The cemetery has a lot of different gardens. Lucy is buried in the garden, “Grace”. It was a newer garden back in 2014. She was one of the first to be buried there, in the shade of a lovely maple tree. It’s sad and it makes me nauseous to go back and see the spots filling up. Time is so unforgiving. Each day there is new life and there is new death.
After our visit to the cemetery, we drove home, ate lunch and put Ezra and Hazel down for their afternoon naps. The gray sky was gone. The sun came out, the sky was blue, the clouds were puffy and it was sixty degrees. It turned into a beautiful day, which also felt appropriate to me. The gray sky was like our sorrow and the blue sky, like our hope.
Shaun stayed home and played outside with the kids while I went to pick up cupcakes, a birthday tradition in our home. After playing outside, we decided to explore some of the boys’ favorite places in the city and snap a few photos. We ate dinner at one of our favorite places in our neighborhood, then we headed home and the kids released a white balloon up into the sky for Lucy, our yearly tradition. We ended the day with cupcakes, wishing she was here to eat them with us.
Along with Lucy, my grief turned four today. We’ve had four years to settle in together, and a lifetime still to go. My grief still feels the same, but to a lesser degree.

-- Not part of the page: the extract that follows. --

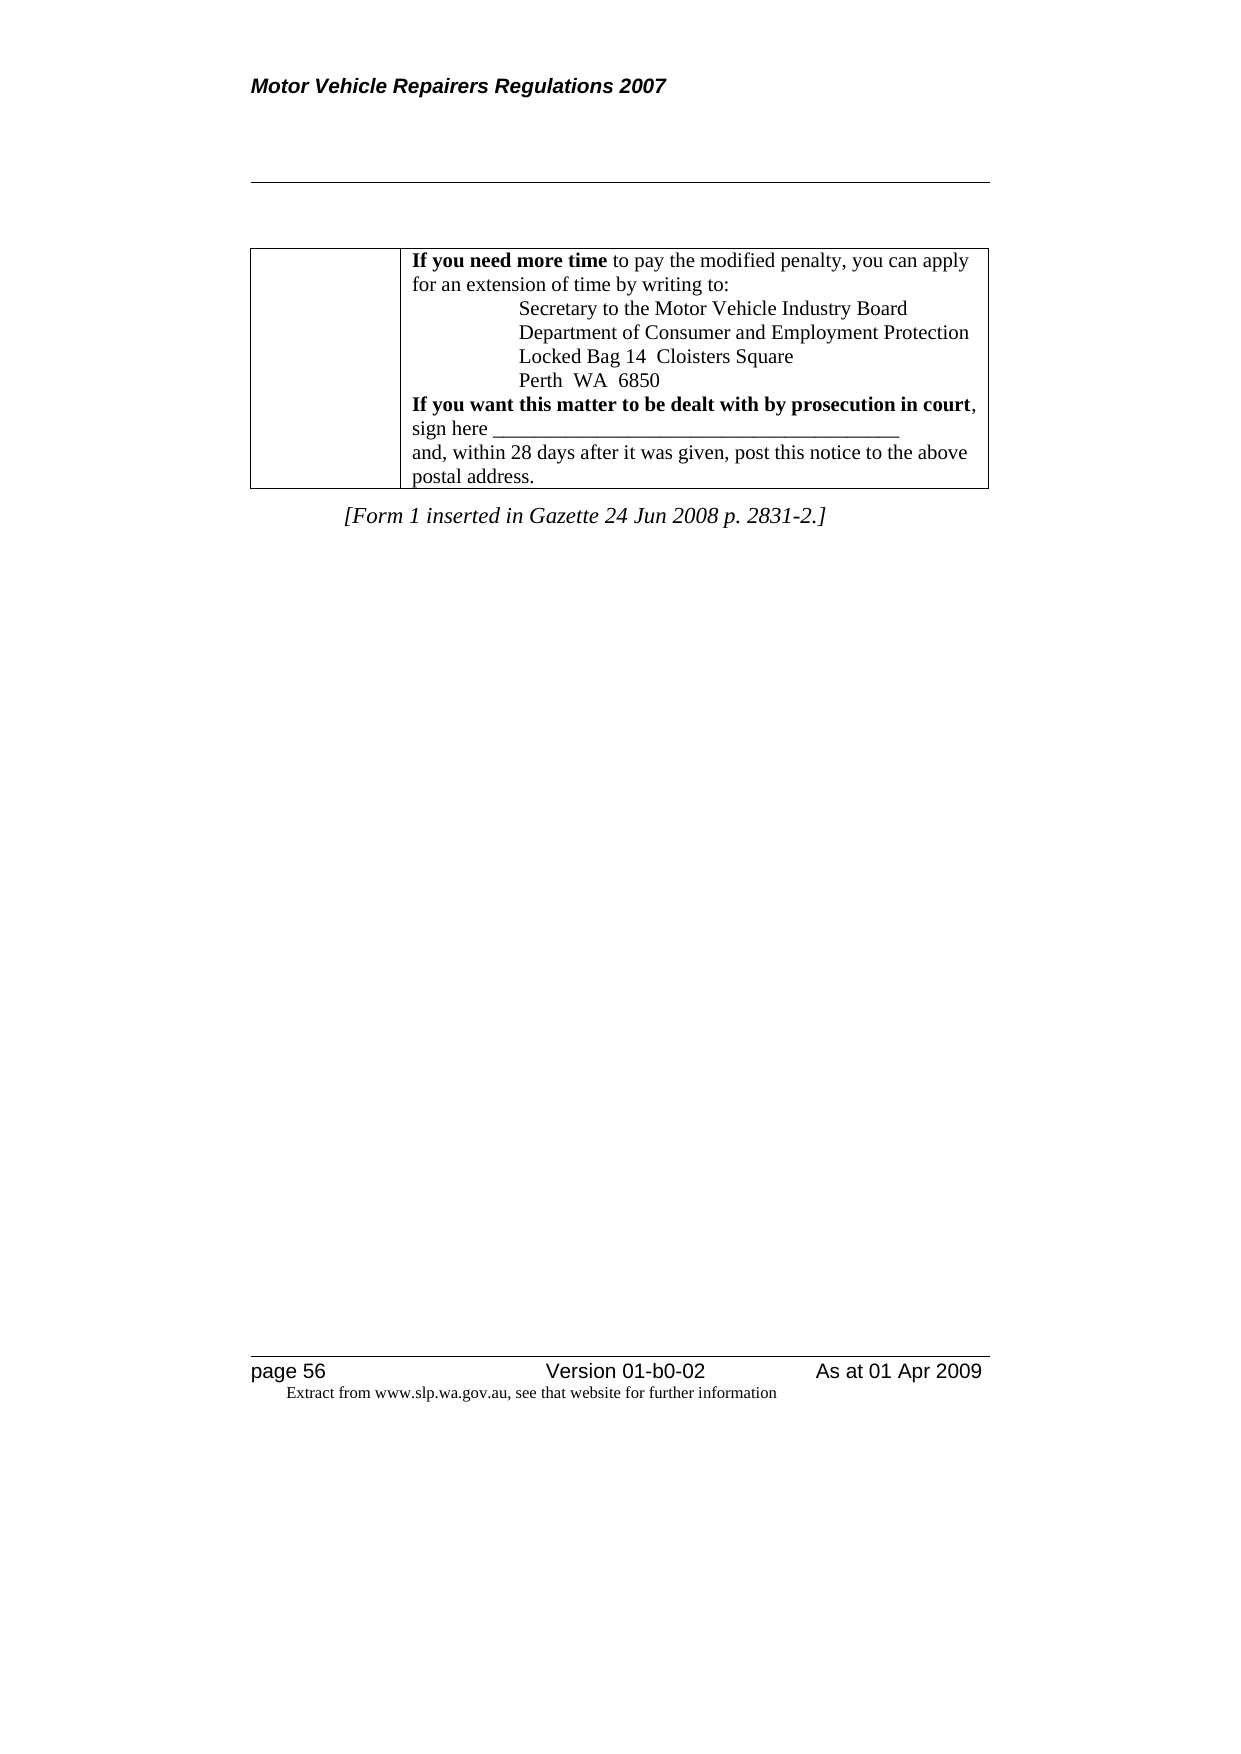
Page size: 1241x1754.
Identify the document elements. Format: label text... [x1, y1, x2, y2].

table_cell If you need more time to pay the modified penalty, you can apply for an extension of time by writing to: Secretary to the Motor Vehicle Industry Board Department of Consumer and Employment Protection Locked Bag 14 Cloisters Square Perth WA 6850 If you want this matter to be dealt with by prosecution in court, sign here _______________________________________ and, within 28 days after it was given, post this notice to the above postal address. [401, 249, 988, 488]
table_cell [251, 249, 400, 488]
text [Form 1 inserted in Gazette 24 Jun 2008 p. 2831-2.] [251, 502, 990, 528]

The hard moments feel exactly the same, so deeply painful, but they come less often and I recover from them quicker as time passes. It still sneaks up on me sometimes when I don’t expect it to. It still comes and goes in waves. It is still unpredictable. I do better than I expect in some moments, and worse than I expect in others. These things will probably never change.
As it approaches, I always wonder how January will go. It started out as a brutal month four years ago. Three years ago it was insanely difficult as well. Little by little, each year gets easier. In prior years it has stolen weeks with full force. This year, I did not feel grief start to settle into my body until mildly throughout the past week and not intensely until yesterday. I do actually feel it settle into my body. It is like my body knows what is coming, sometimes without my conscious mind linking my symptoms to my feelings. I get physical symptoms from grief, I am more tired, more internal, not as social, I just want to be home, my brain is slightly more foggy than normal, it is more of a struggle to complete daily tasks, and I have waves of sadness.
With three young kids, my life is very full and busy. I have my kids and husband to love on, a house to keep up with, and I work from home two days each week. I think about Lucy every single day. The feelings of sorrow still come, she is never forgotten, but life keeps happening. It is vibrant, and messy and full and it demands so much of me. The amount of space in my life that grief occupies is shrinking, but the place in my heart that Lucy occupies is not. I say this in pretty much every post, but it is because of Jesus that I have hope that I will see her again one day. This hope keeps me from being completely crushed beyond repair. I will see Lucy again one day in heaven and my journey with grief will end.